I’m well aware of how bold a claim that statement is, but I stick by it. And that comes after witnessing just one frenzied half-hour set in a small club in Gravesend. And now we arrive at this 5-track EP, purchased for the princely sum of £2, presented as it is in a plastic wallet with the cover being what looks like an intense mosh pit. As visual embodiments of a band’s sound go, this one is very effective. And I will say this right off the bat, I enjoyed this EP almost as much as I enjoyed seeing them live.

In terms of production, I’ve been warned by Rich that the quality isn’t too great, but to be honest I had no problems with it. Sure, it’s scratchy stuff, with the backing vocals not quite meshing with each other, and overall this is the polar opposite of the highly-polished, high-budget affairs many of us are more used to, but I wouldn’t say it affects the quality of the music, and it may actually add something to it – it gives the music a slightly rawer edge which I think actually compliments it. Think along the lines of The Offspring and Green Day’s respective pre-major label records, ‘Ignition’ and ‘Kerplunk’, and you have a fairly accurate picture.

The five tracks on here consist of three originals and two covers, and while the two covers – hugely enjoyable punk remixes of the ’80s pop song ‘Spin Me Right Round’ and the rock ‘n’ roll classic ‘Johnny B Goode’ – are entertaining listens, the three originals are the songs that really merit praise here. It’s easy enough to say that they are simple blasts of pure punk rock joy, but what makes them such entertaining listens is that they aren’t just standard three-chords-and-that’s-your-lot – every individual member injects extra life into the mayhem to take it up to another level. Rich hollers his vocals with wild abandon, but instead of just tuneless larynx-shredding, it meshes into the high-octane rhythms very well. He and fellow guitarist Phil intersperse the fast-paced riffs with thrilling and angular guitar breaks and solos to make the likes of Captain Sensible of The Damned or Brian Baker of Bad Religion proud, particularly on standout track ‘You Just Don’t Know’. Drummer Stuart drives things forward all the time, throwing in rolls and helter-skelter fills only where appropriate, and bassist Sadie augments the six-stringers’ assault with some neat bass lines which bring to mind such famous punk bassmen as Mike Dirnt of Green Day or Paul Simonon of The Clash – hardly the centre of attention, more the glue which musically holds everything together.

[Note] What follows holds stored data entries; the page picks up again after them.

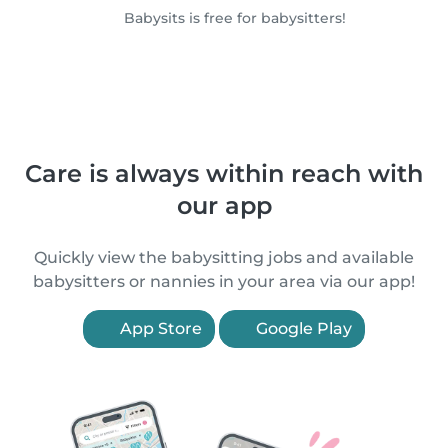
Babysits is free for babysitters!
Care is always within reach with
our app
Quickly view the babysitting jobs and available
babysitters or nannies in your area via our app!
App Store
Google Play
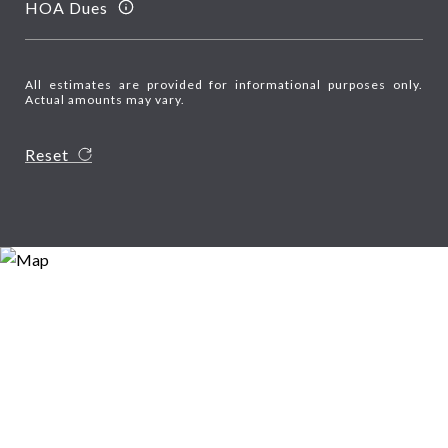
HOA Dues
All estimates are provided for informational purposes only.
Actual amounts may vary.
Reset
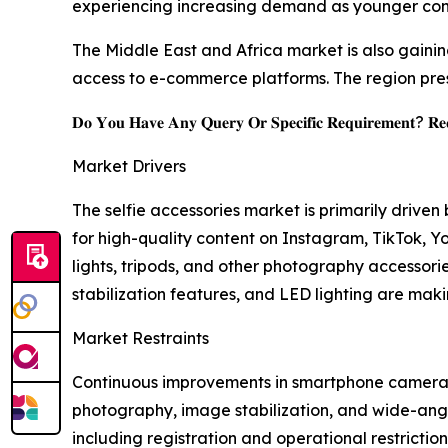
experiencing increasing demand as younger cons
The Middle East and Africa market is also gain
access to e-commerce platforms. The region pre
𝐃𝐨 𝐘𝐨𝐮 𝐇𝐚𝐯𝐞 𝐀𝐧𝐲 𝐐𝐮𝐞𝐫𝐲 𝐎𝐫 𝐒𝐩𝐞𝐜𝐢𝐟𝐢𝐜 𝐑𝐞𝐪𝐮𝐢𝐫𝐞𝐦𝐞𝐧𝐭? 𝐑𝐞𝐪
Market Drivers
The selfie accessories market is primarily driv
for high-quality content on Instagram, TikTok, Yo
lights, tripods, and other photography accessori
stabilization features, and LED lighting are ma
Market Restraints
Continuous improvements in smartphone camera 
photography, image stabilization, and wide-angle
including registration and operational restrictio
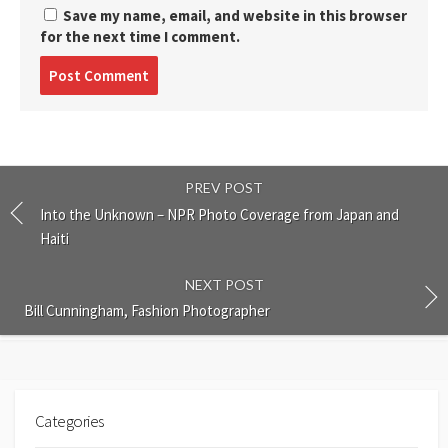
Save my name, email, and website in this browser
for the next time I comment.
Post
comment
PREV POST
Into the Unknown – NPR Photo Coverage from Japan and
Haiti
NEXT POST
Bill Cunningham, Fashion Photographer
Categories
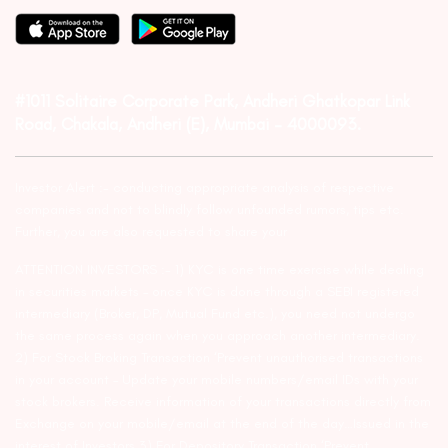
#1011 Solitaire Corporate Park, Andheri Ghatkopar Link
Road, Chakala, Andheri (E), Mumbai – 4000093.
Investor Alert :- conducting appropriate analysis of respective
companies and not to blindly follow unfounded rumors, tips etc.
Further, you are also requested to share your
ATTENTION INVESTORS :- 1) KYC is one time exercise while dealing
in securities markets – once KYC is done through a SEBI registered
intermediary (Broker, DP, Mutual Fund etc.), you need not undergo
the same process again when you approach another intermediary.
2) For Stock Broking Transaction ‘Prevent unauthorised transactions
in your account – Update your mobile numbers/email IDs with your
stock brokers. Receive information of your transactions directly from
Exchange on your mobile/email at the end of the day…Issued in the
interest of Investors 3) For Depository Transaction ‘Prevent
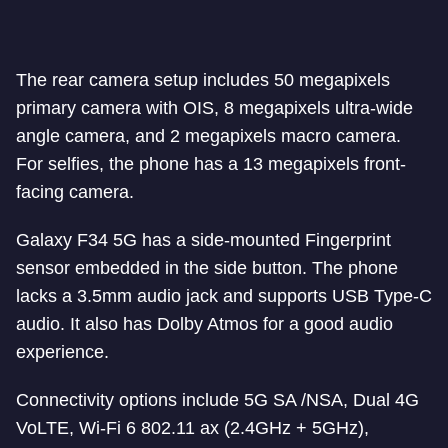
The rear camera setup includes 50 megapixels
primary camera with OIS, 8 megapixels ultra-wide
angle camera, and 2 megapixels macro camera.
For selfies, the phone has a 13 megapixels front-
facing camera.
Galaxy F34 5G has a side-mounted Fingerprint
sensor embedded in the side button. The phone
lacks a 3.5mm audio jack and supports USB Type-C
audio. It also has Dolby Atmos for a good audio
experience.
Connectivity options include 5G SA /NSA, Dual 4G
VoLTE, Wi-Fi 6 802.11 ax (2.4GHz + 5GHz),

Lyrically, do not look at the sniggery, blink-182-esque toilet humour of the title track as a guide, although it is funny in places. Instead, look at the aforementioned YJDK and the ‘Reggae Rock Rebels’ with it’s fantastic skanking verses, as better guides for themes, the former being a powerful rant against those who look down their noses at others not quite like them, with Rich taking great pride in declaring: “I don’t wanna ever be like you!” and the latter acting as a counterpoint, rallying the troops in emphatic style to break out of whatever humdrum town they may be stuck in (quite a common situation for many in towns across Kent), and when all four bellow the lines ‘Jump up!/Shout out!/You’re reggae rock rebels’ with a ferocity that distorts the microphone, you can’t help but want to join them.

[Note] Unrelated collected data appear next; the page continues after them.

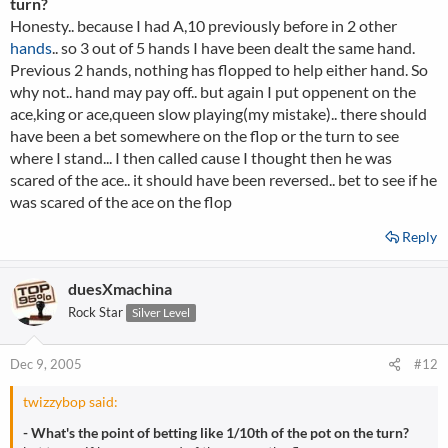
turn?
Honesty.. because I had A,10 previously before in 2 other
hands
.. so 3 out of 5 hands I have been dealt the same hand.
Previous 2 hands, nothing has flopped to help either hand. So
why not.. hand may pay off.. but again I put oppenent on the
ace,king or ace,queen slow playing(my mistake).. there should
have been a bet somewhere on the flop or the turn to see
where I stand... I then called cause I thought then he was
scared of the ace.. it should have been reversed.. bet to see if he
was scared of the ace on the flop
Reply
duesXmachina
Rock Star
Silver Level
Dec 9, 2005
#12
twizzybop said:
- What's the point of betting like 1/10th of the pot on the turn?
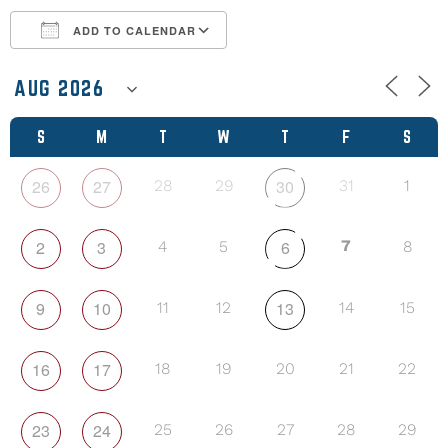
ADD TO CALENDAR
Download ICS
Google Calendar
S
M
T
W
T
F
S
26
27
30
28
29
31
1
2
3
6
7
4
5
8
9
10
13
11
12
14
15
16
17
18
19
20
21
22
23
24
25
26
27
28
29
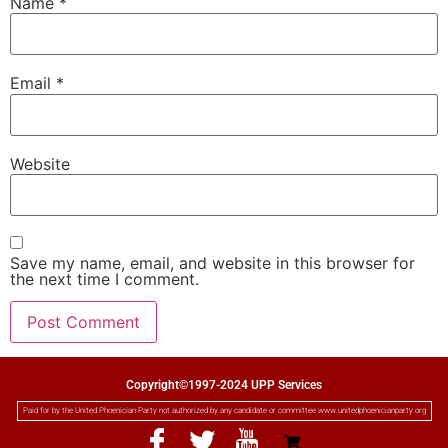
Name
*
Email
*
Website
Save my name, email, and website in this browser for
the next time I comment.
Copyright©1997-2024 UPP Services
Paid for by the United Phoenician Party not authorized by any candidate or committee www.unitedphoenicianparty.org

Of course, this is hardly original stuff – the title track nabs a vocal line from the Stiff Little Fingers back catalogue, YJDK runs like a medley of all the best songs from the Clash’s debut album, and RRR bounces along on a very much Rancid-style vibe. But at no point does it feel like blatant re-hashing of some dated concepts – the tracks all buzz with their own electricity and intensity, and are laden with hooks which are all their own, no matter how many nods to past legends they may make. And, ironically for a band who sing ‘I don’t think it really matters/whether you are, punk or not’, The Submission are the best pure, 100% punk rock band I’ve had the pleasure of hearing in a long time, and one listen of this handful of tracks will leave you desperate for more.

If you can, go and see them live, and enjoy The Submission in their element. But if they don’t happen to be playing anywhere near you tonight, then this little disc is a very enjoyable listen, and serves as a fascinating taste of things to come.

Rating: 8/10
Standout tracks: You Just Don’t Know, Reggae Rock Rebels.